Un capitaliste qui veut passer pour un bienfaiteur de l’humanité

27 janvier 2016

Dans le journal Fraternité-matin du 28 décembre, il y a un « appel à candidature » pour une « organisation à but non lucratif ». Il s’agit, lisons-nous, « d’une agence œuvrant à l’amélioration de la qualité de la vie et à la création d’opportunités pour les populations dans certaines régions du monde en développement. Elle opère dans le développement social afin de trouver des solutions durables aux problèmes vitaux comme la pauvreté, la faim, l’analphabétisme, la maladie ».

Après lecture d’une telle annonce, on a envie de dire que dans cette société capitaliste qui est cruelle pour les travailleurs, il y a tout de même quelques rares fois des petites choses qui font chaud au cœur. Mais quelle grosse erreur, que de le penser !

En effet, il s’agit en fait d’une annonce de la Fondation Aga Khan (AKF). C’est ce même capitaliste qui est aussi propriétaire de Filtisac et Ivoire Coton.

Or, Filtisac vient de supprimer de nombreux postes de travail dans son usine de confection de sacs de jute pour le café-cacao. Il s’avère que ce capitaliste gagne en ce moment plus d’argent en faisant venir du fil de jute prêt à l’emploi, au lieu de le tisser sur place comme par le passé. Du coup, les travailleurs qui faisaient ce travail sont passés à la trappe.

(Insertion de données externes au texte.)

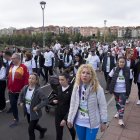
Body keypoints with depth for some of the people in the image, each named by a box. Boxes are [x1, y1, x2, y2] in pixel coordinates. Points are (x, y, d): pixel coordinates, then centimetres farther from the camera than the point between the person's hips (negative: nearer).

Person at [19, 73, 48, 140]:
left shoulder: (38, 91, -26)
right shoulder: (25, 88, -8)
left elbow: (45, 100, -26)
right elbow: (21, 95, 14)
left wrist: (37, 107, -28)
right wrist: (21, 102, 2)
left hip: (34, 113, -7)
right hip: (27, 112, 7)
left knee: (30, 129, 2)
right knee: (33, 125, 28)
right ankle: (42, 130, 57)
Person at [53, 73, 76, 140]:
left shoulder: (71, 90, -22)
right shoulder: (59, 88, -3)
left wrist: (65, 119, -28)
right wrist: (55, 100, -7)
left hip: (68, 114, -3)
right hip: (58, 114, 4)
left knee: (71, 129, 25)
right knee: (58, 133, 6)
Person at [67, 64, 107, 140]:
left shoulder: (97, 89, -18)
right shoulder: (77, 87, -5)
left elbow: (102, 106, -11)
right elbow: (73, 104, 1)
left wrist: (103, 121, -7)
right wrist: (70, 119, 3)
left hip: (92, 123, -4)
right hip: (79, 122, 4)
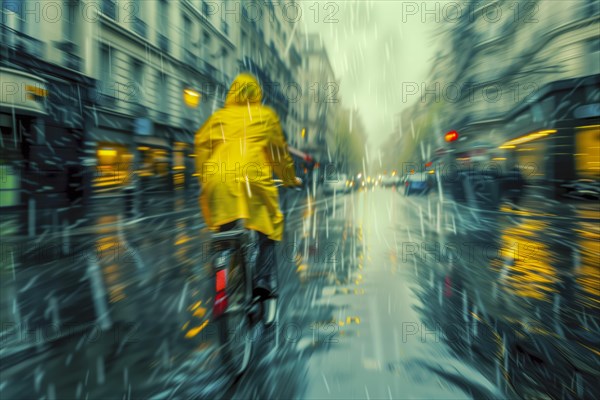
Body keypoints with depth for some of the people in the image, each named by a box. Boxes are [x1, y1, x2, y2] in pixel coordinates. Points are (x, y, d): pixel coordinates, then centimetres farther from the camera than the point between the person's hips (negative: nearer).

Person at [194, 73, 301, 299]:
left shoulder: (219, 116, 22)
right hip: (253, 178, -2)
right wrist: (290, 179, 30)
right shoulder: (267, 115, 18)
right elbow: (279, 151, 19)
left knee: (222, 232, 13)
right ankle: (265, 281, 5)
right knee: (268, 228, 11)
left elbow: (201, 142, 12)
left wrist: (204, 177, 18)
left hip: (218, 180, 3)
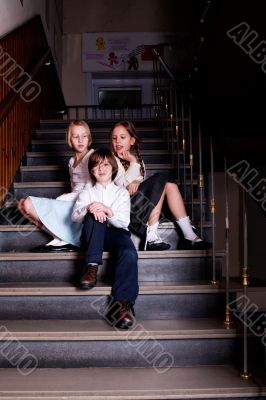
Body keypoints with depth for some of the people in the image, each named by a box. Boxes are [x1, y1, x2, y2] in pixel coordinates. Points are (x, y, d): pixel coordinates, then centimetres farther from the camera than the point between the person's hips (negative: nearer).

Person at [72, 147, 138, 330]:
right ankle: (92, 266, -35)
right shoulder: (87, 192, 21)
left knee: (129, 254, -36)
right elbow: (75, 217, 1)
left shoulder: (122, 192, 17)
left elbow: (124, 221, -1)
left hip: (116, 232, -1)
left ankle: (123, 302, -44)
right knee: (94, 214, -32)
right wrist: (88, 209, -23)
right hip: (93, 237, 1)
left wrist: (107, 210, -21)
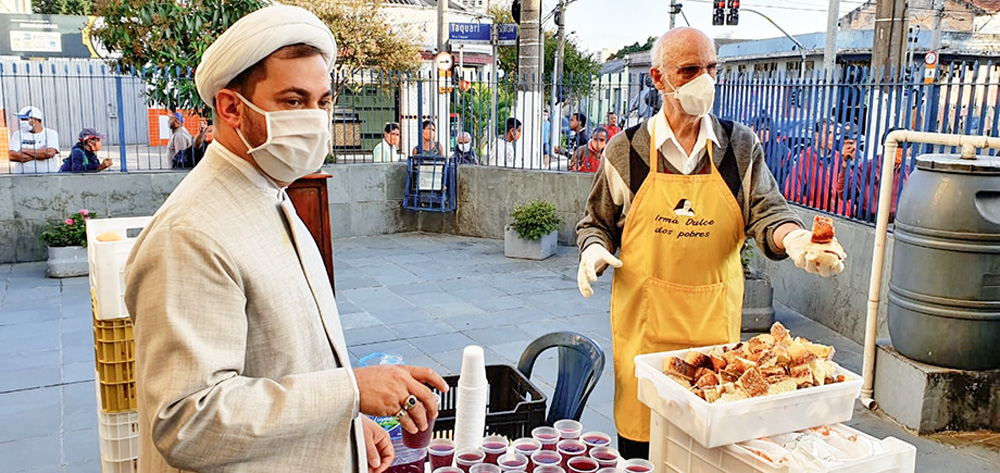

Ce patron a ainsi jeté dehors d’anciens travailleurs, à qui il avait décerné une « médaille » il y a quelques temps. Ils ont été exploités durant des années, leur santé a été fragilisée par les mauvaises conditions de travail ainsi que par la pollution qu’ils ont respiré durant toutes ces années dans cette usine. Les autres anciens travailleurs qu’il n’a pas encore renvoyés, il les a déplacés à d’autres postes. Il leur a laissé seulement un délai de trois mois pour s’adapter, au bout duquel, ils ont obligation de produire autant que ceux qui sont habitués à travailler à ces postes, au risque d’être aussi renvoyés comme des malpropres ! Or, ceux qui font ce travail savent qu’il faut un an d’adaptation pour produire la quantité qui leur est exigée. En fait, l’objectif de ce patron, c’est de mettre tous les embauchés et les malades à la porte, les uns après les autres, pour n’utiliser ensuite que des journaliers qu’il peut exploiter et jeter dehors à sa guise, en leur payant un salaire de misère.

Dans la seconde société appartenant à ce capitaliste, Ivoire Coton, les choses ne sont pas meilleures pour les travailleurs. A l’origine, c’était une société d’État florissante qui s’appelait CIDT, avec plusieurs usines réparties au Nord du pays. La CIDT a été démembrée en plusieurs bouts par l’État pour être cédée à des capitalistes. C’est ainsi que certaines d’entre elles, avec un effectif d’environ 1300 travailleurs, ont été vendues à vil prix à Aga Khan. Sur le papier, il avait obligation de maintenir ses effectifs.

Il s’avère que l’activité cotonnière est saisonnière et dure environ 5 mois dans l’année. Alors, en bon capitaliste, dès la première occasion venue, sous prétexte de crise en Côte d’Ivoire, alors que cette crise n’avait nullement perturbé l’activité de ses usines, ce dernier a jeté plus de 900 travailleurs à la porte… pour les réembaucher aussitôt en tant que travailleurs journaliers. Par ce tour de passe-passe, voilà comment ces mêmes travailleurs de la CIDT continuent à occuper les mêmes postes, à la différence qu’ils ne perçoivent plus que 5 mois de salaires contre 12 mois (plus quelques « avantages ») auparavant. Autant dire que les profits n’ont jamais été aussi juteux pour ce capitaliste fortuné, d’autant plus que la production cotonnière en Côte d’ivoire est en constante hausse.

Alors, contrairement à ce qui est écrit dans le quotidien national, le but de ce monsieur est tout sauf « non lucratif », tout sauf « trouver des solutions durables aux problèmes vitaux comme la pauvreté, la faim, l’analphabétisme, la maladie ».